> [Texto extraído]
Assim, como podemos constatar, a extensão do milagre foi muito maior do que simplesmente ser restaurada a visão ocular de um cego. O homem continuou ansiando por algo a mais de maneira que, quando começa a seguir a Jesus junto com a multidão, podemos ver nisto um passo rumo ao discipulado. Ao invés de sair dali e voltar para a casa, ele preferiu ir atrás do Mestre crendo em algo ainda superior ao benefício recebido.

Finalmente, quero destacar a importância da atitude de pessoas capazes de agir com a coragem do cego de Jericó mesmo diante da estupidez da maioria. Muitas vezes é preciso que alguém tenha a ousadia de gritar no meio de uma multidão e contrariar os que estão na frente dos ministérios afim de que a nossa sensibilidade seja tocada. Essa atitude que jamais deve ser confundida com a rebeldia (porque estava em conformidade com o propósito de Cristo) pode ser aquilo que a Igreja esteja  necessitando escutar. Tanto é que o resultado daquela intervenção sadia do cego foi fazer com que todo o povo prosseguisse depois rendendo louvores a Deus.

> [Material fornecido]
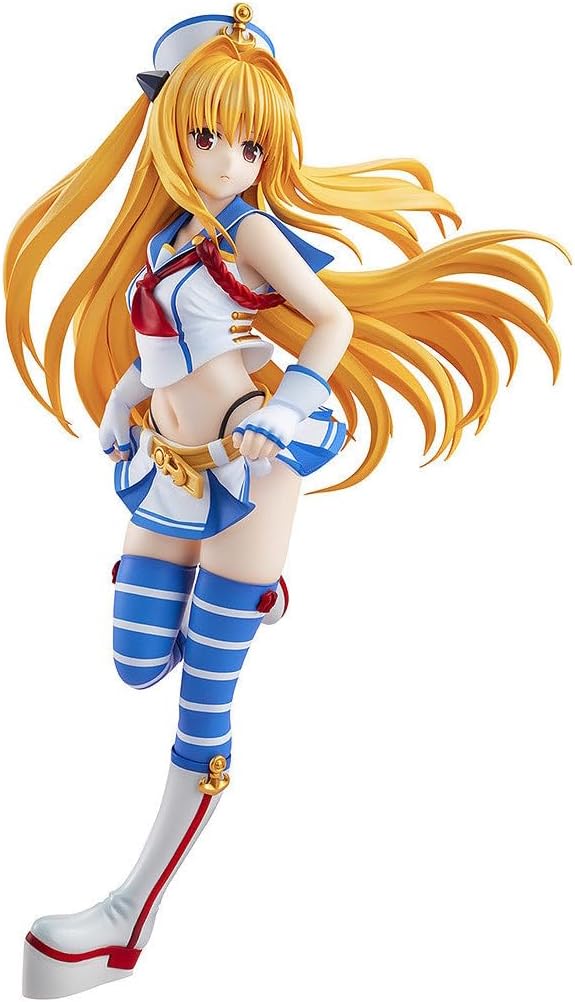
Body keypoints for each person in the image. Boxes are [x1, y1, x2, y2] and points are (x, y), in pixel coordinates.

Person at [4, 6, 566, 998]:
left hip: (248, 468)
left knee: (200, 706)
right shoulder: (169, 235)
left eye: (249, 144)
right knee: (134, 661)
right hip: (168, 468)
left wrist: (289, 402)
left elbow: (331, 319)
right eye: (206, 135)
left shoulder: (250, 230)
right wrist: (124, 400)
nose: (228, 161)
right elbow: (162, 343)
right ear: (167, 128)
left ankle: (128, 918)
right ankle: (254, 597)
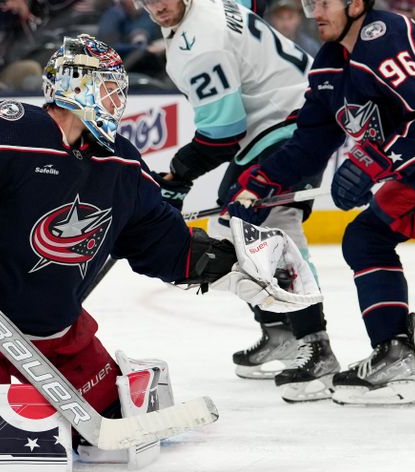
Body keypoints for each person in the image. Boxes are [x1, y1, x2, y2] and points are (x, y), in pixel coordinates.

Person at [0, 34, 320, 432]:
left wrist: (234, 269)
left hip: (57, 335)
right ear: (76, 86)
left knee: (114, 417)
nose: (116, 101)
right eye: (108, 88)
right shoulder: (6, 127)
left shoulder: (121, 165)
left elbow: (162, 243)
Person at [136, 0, 340, 401]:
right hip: (288, 117)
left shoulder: (200, 42)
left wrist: (178, 175)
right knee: (236, 225)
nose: (157, 5)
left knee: (270, 228)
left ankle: (315, 344)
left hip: (291, 123)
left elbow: (223, 133)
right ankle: (280, 331)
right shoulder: (209, 8)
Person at [225, 0, 415, 405]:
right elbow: (310, 144)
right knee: (366, 239)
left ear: (355, 4)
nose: (314, 11)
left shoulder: (386, 37)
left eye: (324, 2)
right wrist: (258, 185)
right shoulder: (330, 66)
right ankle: (395, 354)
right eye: (309, 2)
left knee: (367, 237)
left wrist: (373, 161)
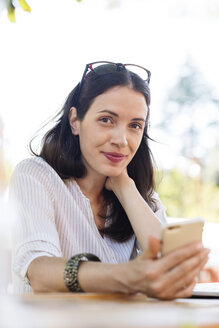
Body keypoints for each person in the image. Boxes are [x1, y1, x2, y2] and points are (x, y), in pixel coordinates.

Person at [9, 61, 209, 299]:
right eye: (106, 120)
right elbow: (39, 272)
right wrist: (127, 276)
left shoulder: (139, 193)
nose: (122, 140)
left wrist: (125, 187)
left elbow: (173, 272)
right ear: (75, 121)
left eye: (135, 125)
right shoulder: (35, 175)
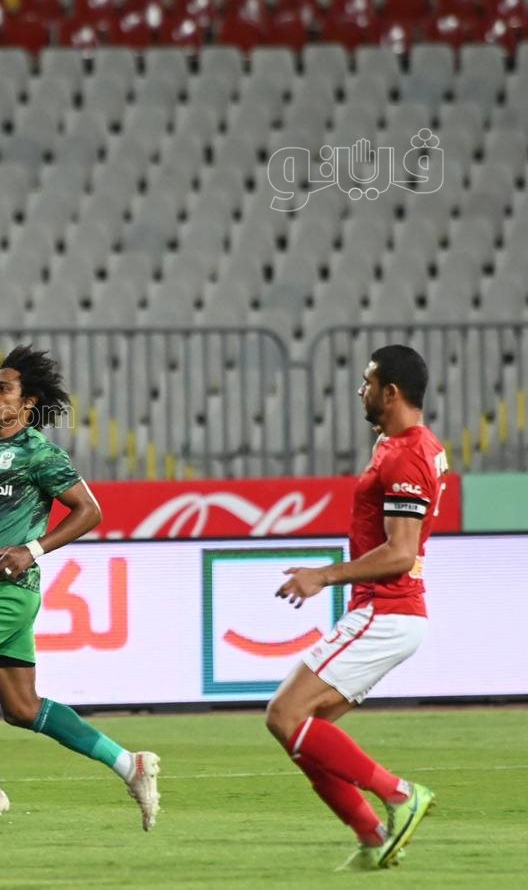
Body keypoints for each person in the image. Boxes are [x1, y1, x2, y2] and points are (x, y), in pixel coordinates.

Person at [0, 345, 160, 845]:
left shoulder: (40, 454)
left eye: (3, 388)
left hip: (3, 591)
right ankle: (128, 764)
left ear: (28, 403)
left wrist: (32, 549)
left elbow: (90, 511)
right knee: (21, 709)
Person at [268, 344, 445, 871]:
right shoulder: (405, 445)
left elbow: (401, 552)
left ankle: (399, 795)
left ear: (390, 392)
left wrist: (322, 576)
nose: (360, 391)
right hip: (389, 612)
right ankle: (372, 838)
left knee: (284, 714)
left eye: (367, 382)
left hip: (386, 610)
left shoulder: (406, 454)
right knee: (305, 734)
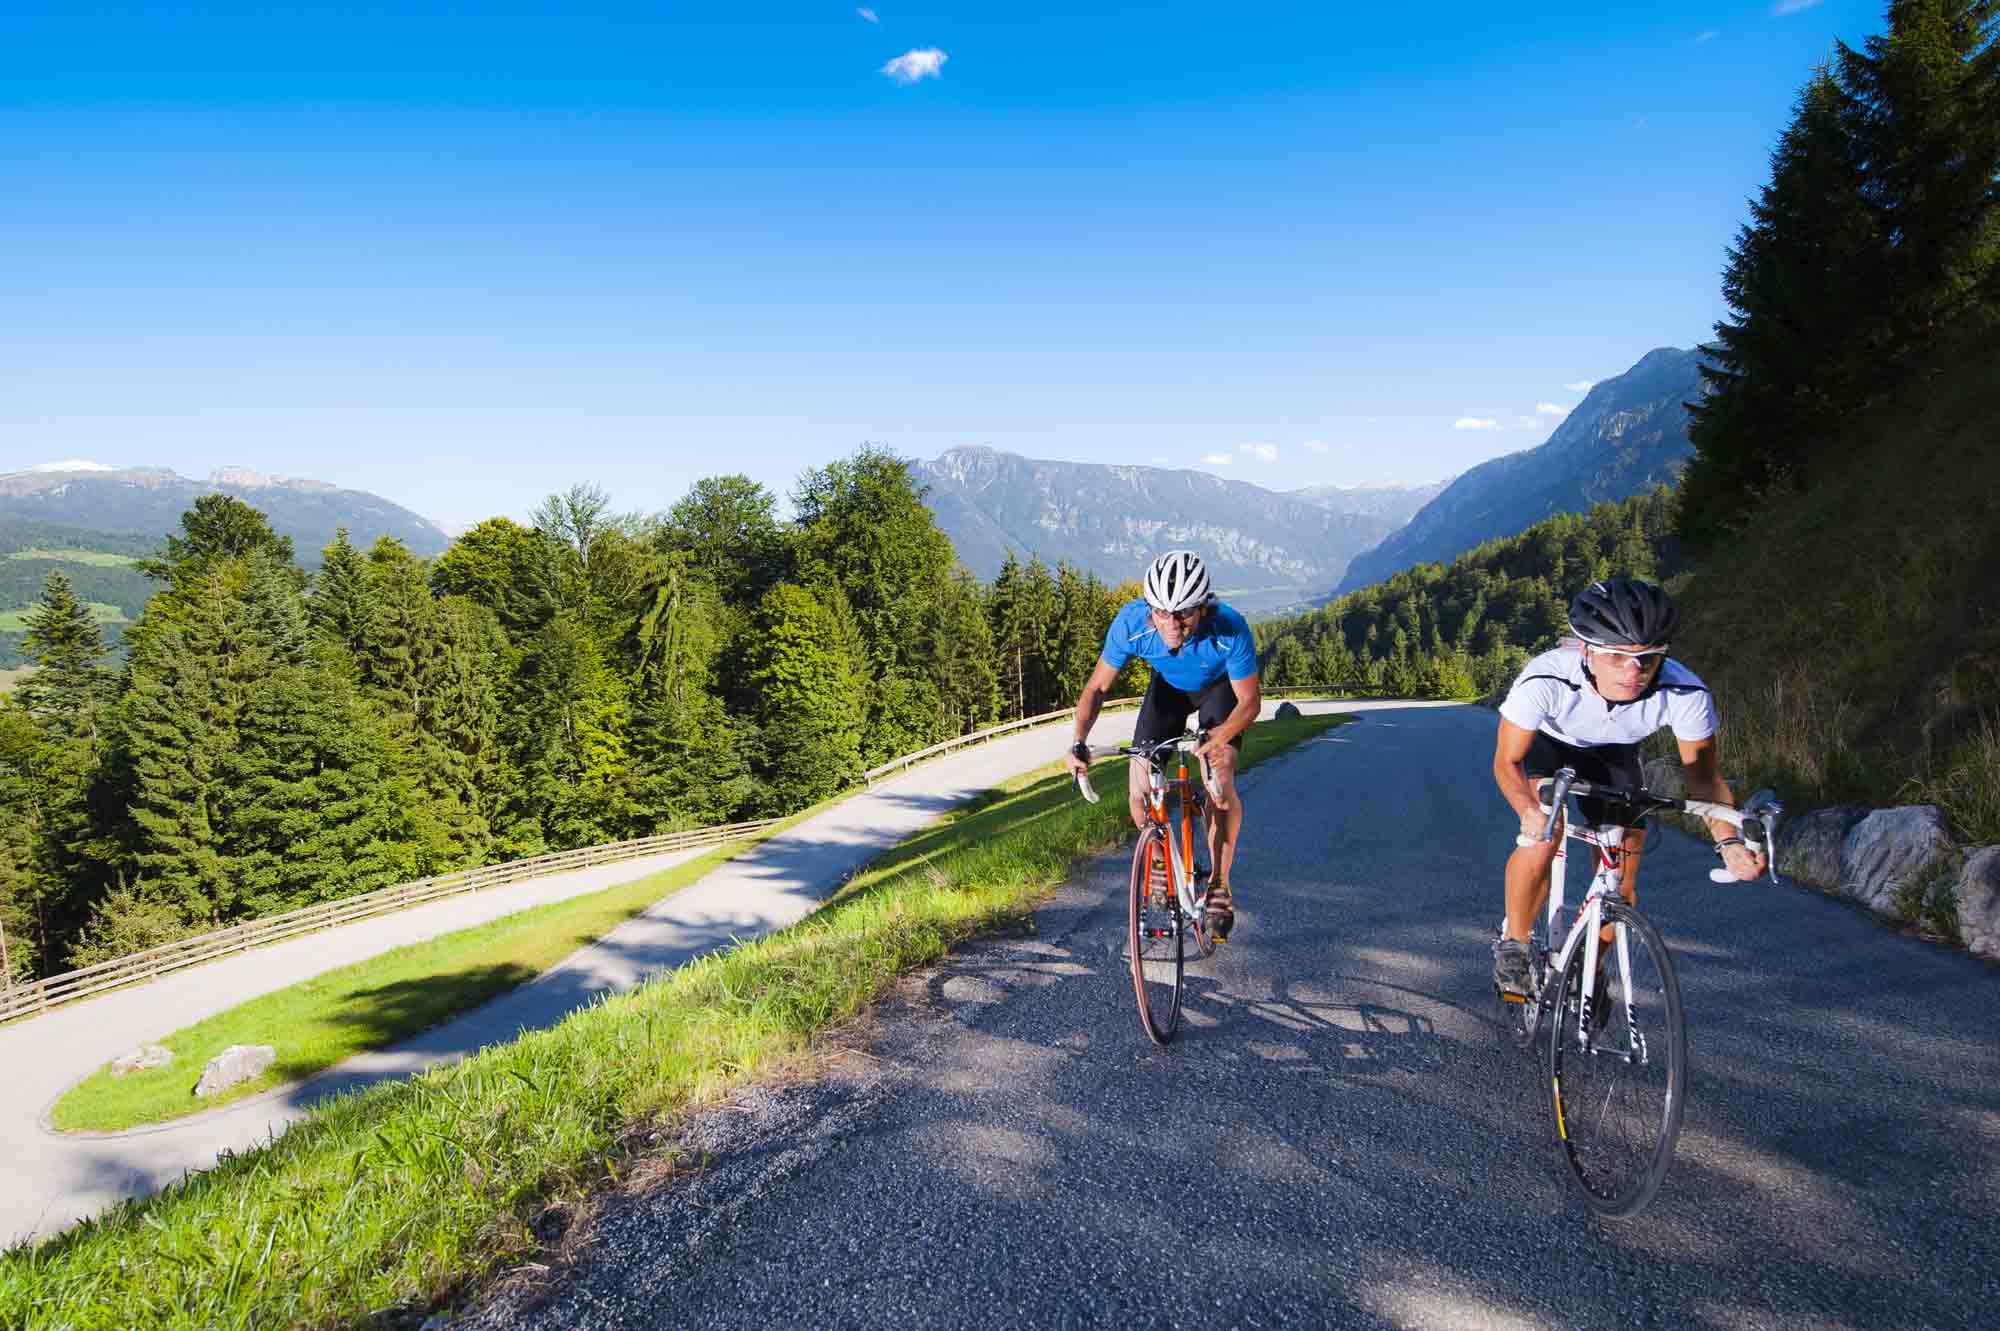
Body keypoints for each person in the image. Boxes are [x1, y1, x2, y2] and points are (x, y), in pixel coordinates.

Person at [1491, 577, 1768, 997]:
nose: (1633, 672)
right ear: (1586, 650)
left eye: (1648, 659)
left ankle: (1589, 971)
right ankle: (1514, 942)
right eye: (1616, 657)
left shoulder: (1685, 692)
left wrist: (1728, 841)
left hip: (1615, 755)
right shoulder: (1544, 679)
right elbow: (1507, 760)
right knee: (1544, 835)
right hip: (1550, 747)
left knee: (1620, 879)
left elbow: (1704, 777)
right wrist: (1528, 811)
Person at [1065, 550, 1262, 939]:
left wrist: (1217, 738)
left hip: (1219, 692)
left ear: (1203, 608)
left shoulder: (1229, 629)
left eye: (1183, 614)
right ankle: (1158, 861)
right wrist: (1078, 741)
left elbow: (1250, 702)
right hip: (1168, 692)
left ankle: (1219, 884)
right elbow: (1097, 688)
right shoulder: (1130, 624)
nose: (1171, 624)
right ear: (1149, 608)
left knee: (1218, 782)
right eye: (1161, 613)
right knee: (1139, 787)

> [Instruções]
1: De acordo com o texto sobre o cego de Jericó, qual foi o resultado da intervenção do cego?
2: Prossiga com o texto sobre o cego de Jericó a partir do ponto em que ele termina.

> [Respostas do exercício]
1: Fez com que todo o povo prosseguisse depois rendendo louvores a Deus.

2:
Igualmente sinto ser urgente nós nos posicionarmos com firmeza nestes dias atuais. O crente fiel não tem que se preocupar com o agrado dos homens. A falta de cuidado da Igreja para com o necessitado deve ser apontada pelos profetas que o Espírito Santo levanta. Enquanto o dinheiro dos dízimos e das ofertas continuar sendo prioritariamente destinado para a construção de prédios, o ser humano, que é o verdadeiro templo onde Deus habita, requer mais atenção. Não podemos deixar pessoas em nossas comunidades passando por necessidades! Algo tem que ser feito dentro dos grupos nos quais nos congregamos e também no ambiente onde estamos (nossos bairros e cidades). Esta é a visão que necessita ser hoje restaurada: o foco nos pequeninos.

Que possamos todos "ver" afim de seguirmos com real propósito glorificando ao nosso Deus Maravilhoso!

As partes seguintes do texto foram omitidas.